Warning: The next bit is the part I am most concerned could be triggering, particularly for those in recovery from a restrictive eating disorder. Proceed with caution.

Worst of all badness, though, is E. Reminder:

The binge eating is not associated with the recurrent use of inappropriate compensatory behavior as in bulimia nervosa and does not occur exclusively during the course of bulimia nervosa or anorexia nervosa.

You know what this sounds like to me? It sounds a hell of a lot like binge eating disorder is what you have if you aren’t cool enough to qualify for anorexia or bulimia. You aren’t clever enough to realize that you are supposed to engage in “compensatory” behavior to balance your bingeing. Yeah, they covered their asses with the word “inappropriate,” but “compensatory” is pretty strong. You also haven’t quite managed to qualify for a restrictive eating disorder–which is always checked for first–so congrats, you get the consolation diagnosis.

Admittedly, I’m sure some of that is me reading things into it, because that’s what I’ve always believed. Do you know how many times I have prayed–literally prayed–to get anorexia instead? If I were going to be sick with an E.D., the reasoning went, then couldn’t I at least lose some weight while I was at it? Why, oh why, did I have to have an imbalance in the direction of bingeing over purging? I’ve actually tried, on multiple occasions, to “flip the switch”–trick my brain into addicting to the feeling of emptiness instead of the feeling of fullness–as a weight-loss technique. Go American social pressures! Go!

So thanks a fucking lot, Mr. DSM V (and I feel confident you are a Mr., although I realize I shouldn’t project that genderization onto you without your permission) for making me feel, even in the moment of my diagnosis, like a failure with the wrong, less cool disease. That was really a value added to the whole journey.

Remission

Raise your hand if you had any idea that eating disorders, like cancers, could go into remission. Anyone? Anyone?
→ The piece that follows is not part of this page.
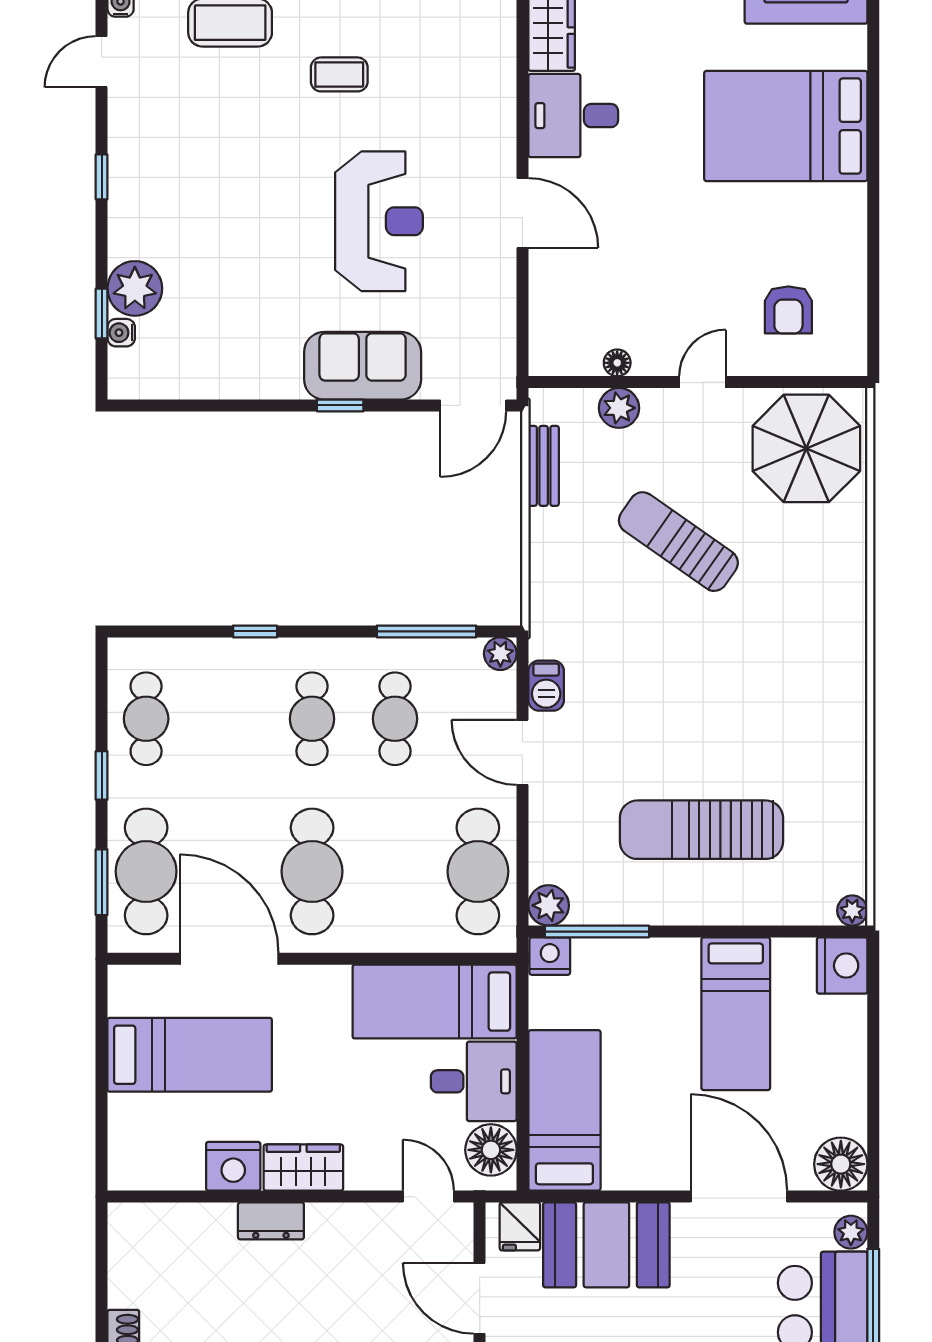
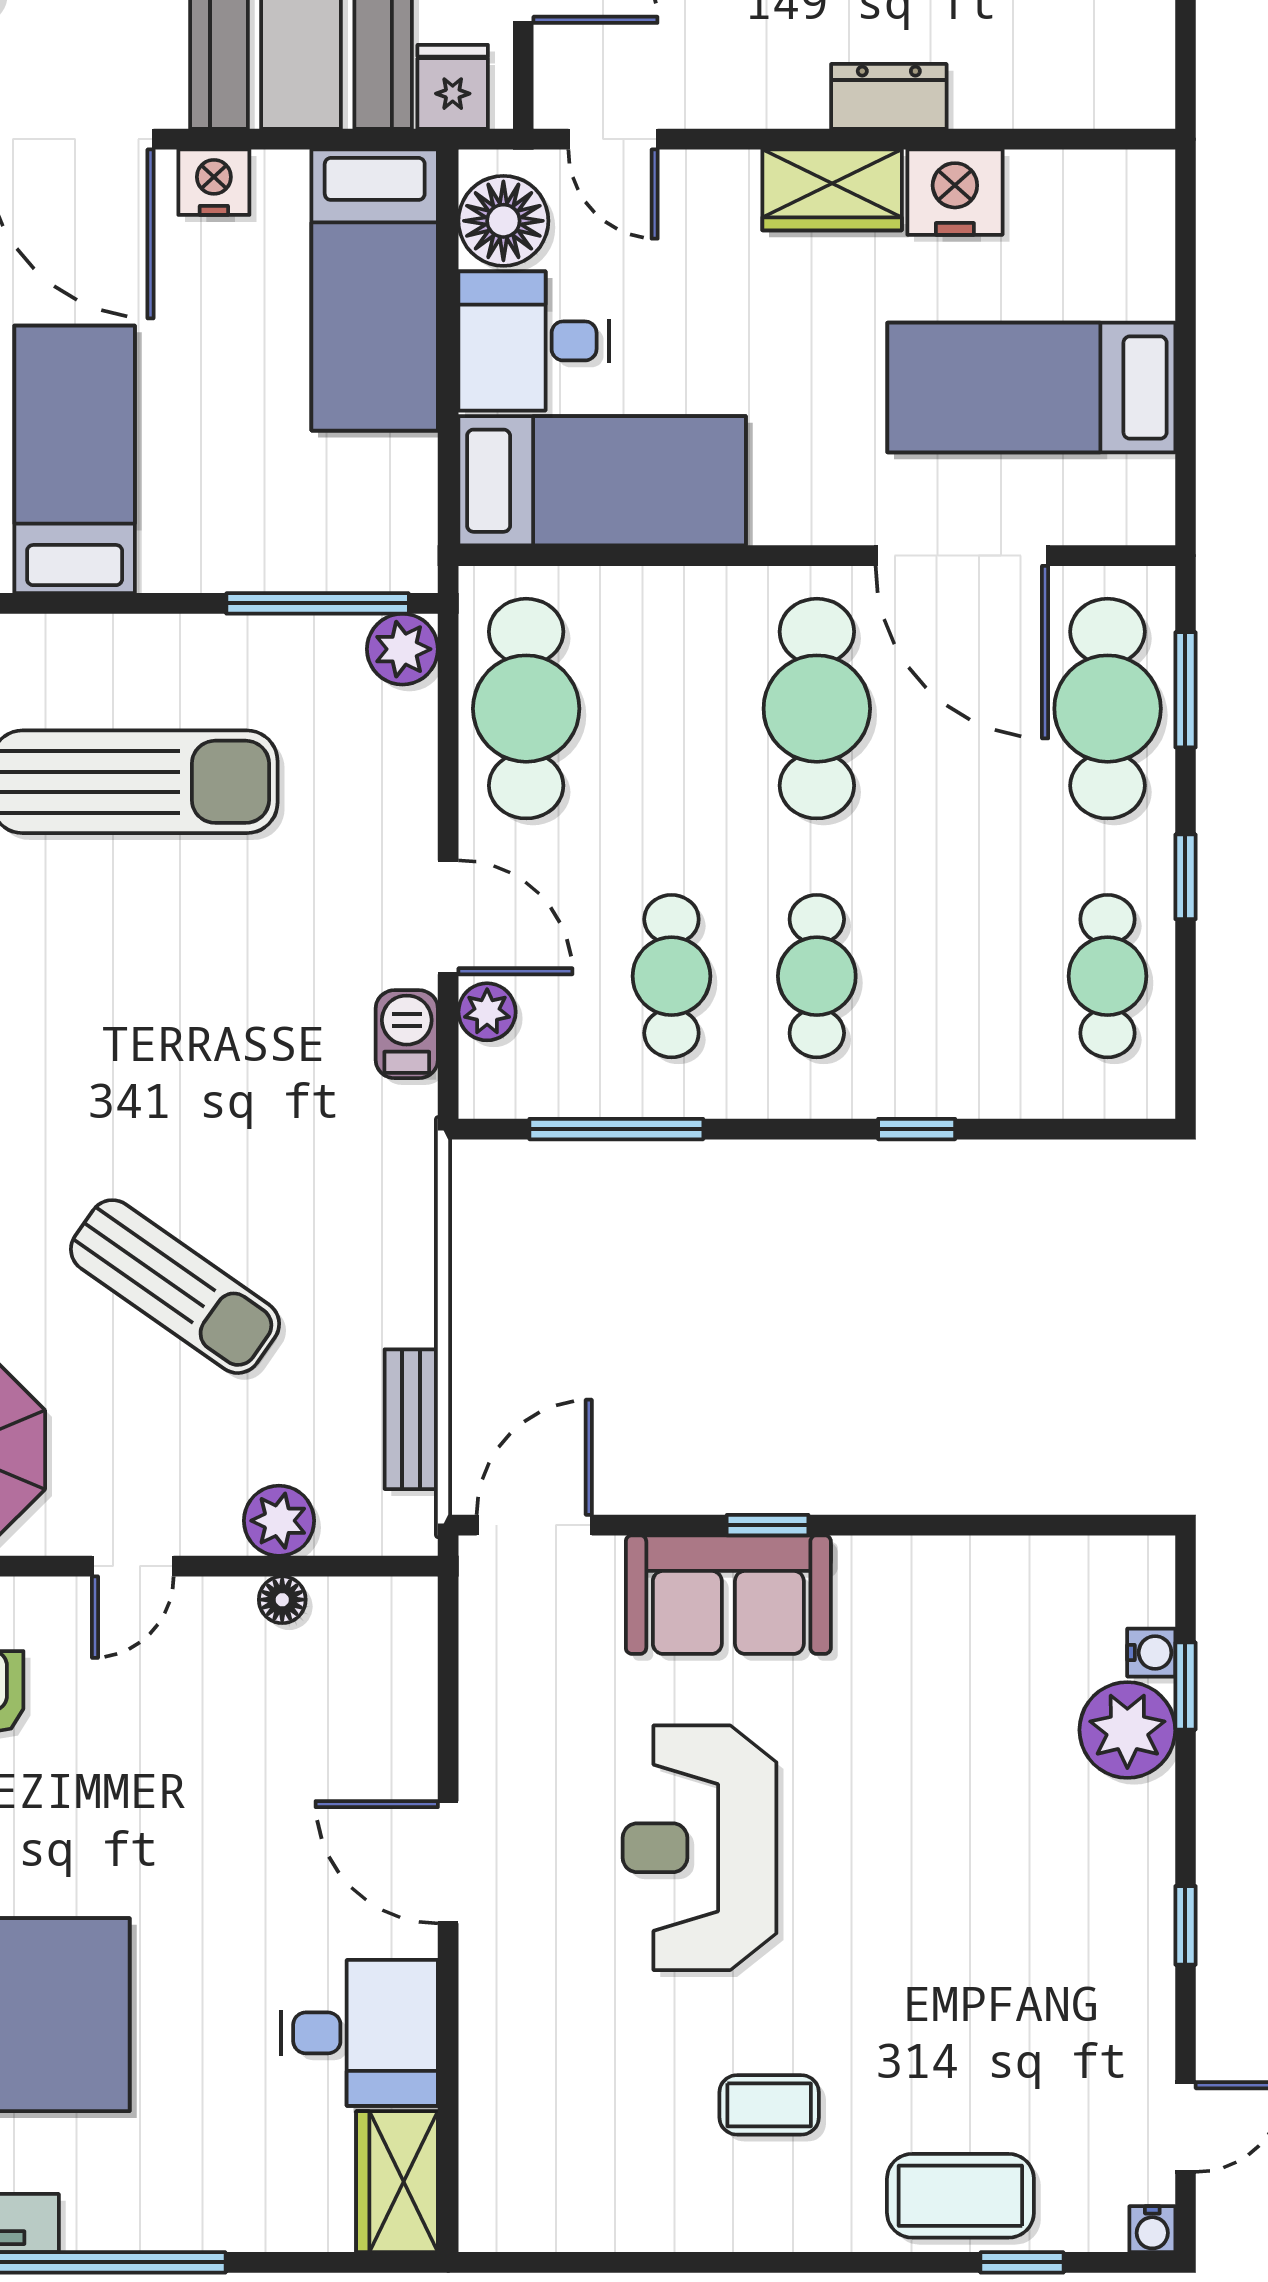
plant: (500, 654) -> (487, 1012), moved
nightstand: (550, 956) -> (214, 182), moved, turned 180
By the definition in this manual, I am now in full remission. I haven’t had a real binge in months. Some of the emotional distress still happens, and I still have bad eating habits and eat too much too infrequently, but I no longer lose control or awareness of my eating. I no longer finish entire containers of food in one sitting. I no longer hide my eating.

Do I feel like I am in remission? I do not. I actually find this possibility terrifying because if I am getting better than why can I still not feed myself successfully? I can barely get through a single day without a food-choice-related disaster and I have regular panic attacks about how to nourish myself. I can’t handle the grocery store and even Instacart is often a big fail. Our oven has been broken for 16 months and it only impinges on my consciousness once every couple of weeks, because I don’t cook.

Also, why am I not losing weight? — argh, so much work still to be done on the body liberation/ fat acceptance side of the aisle!!!!

And finally, what the fuck do I do with my Saturdays now?